The Navajo Nation trip took them through parts of New Mexico and Arizona, with a focus on Indian reservations. They met Navajo elders and participated in service projects to learn about art, culture, nature and history of the Navajo Nation.
Walton said she is 50 percent Cherokee of the Long Hair tribe, and she had initial concerns about the trip.
“I wasn’t sure what the Navajo would think of us: both as white people and, for me, someone from another tribe,” she said.
She shouldn’t have worried, she said. “People were so caring and friendly. They welcomed us and allowed us into their lives.”
The Navajo Nation, Walton said, centers around three beliefs. First, you need to respect nature; if you do, nature will respect you back. Second, “we’re all five-finger people,” meaning that everyone is the same. And third, you should be kind to all people regardless of ethnicity, race or other demographics. “Everyone has a story and everyone carries a burden.”

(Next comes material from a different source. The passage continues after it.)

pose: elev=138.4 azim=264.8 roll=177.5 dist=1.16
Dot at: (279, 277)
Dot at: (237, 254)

The trip was even more memorable because of the bonding within the BGSU group. “I went not knowing anyone except Professor Ricketts, who had been my prof for one class. But all the people on the trip –- people I didn’t know –- are now my friends. All of them.”
This immersive experience is just what trip organizers Gordon Ricketts and Dr. Chris Frey envisioned.
Frey, an associate professor in the College of Education and Human Development, said, “We want to take students to a part of the country and to a culture that many haven’t experienced. We want them to feel what diversity and inclusion mean, where they live on other people’s terms.”
As co-manager of the trip, Frey described one of the conversations that the living conditions inspire. “In many places we visit, people do not have, and sometimes do not want running water or electricity. So, we talked about how people use water and what happens where they don’t have electricity.
“That’s something that many of the people on this trip haven’t experienced, but many Navajo have lived like this for hundreds of years.”
Although the trip is structured, Frey said the itinerary is flexible.
“We cook all our own food, so in the morning one group makes breakfast. Then we might visit historical sites, take hikes or participate in service projects, like butchering a sheep for supper. We keep some free time in the schedule to let students reflect on their experiences.”
Although the Navajo Nation lies geographically within the United States, Frey said, “It’s a different culture, a different economy and a different language.”
His goals include expanded opportunities to work with more indigenous cultures throughout the U.S. and the world.
“There are 400 million indigenous people worldwide – not just Navajo,” he said.
Walton echoed his point.
“Native Americans are still here, working and living every day," she said. "They have not gone away.”
Walton said she already plans to return to the Navajo Nation as part of BGSU's next trip: May 17-31.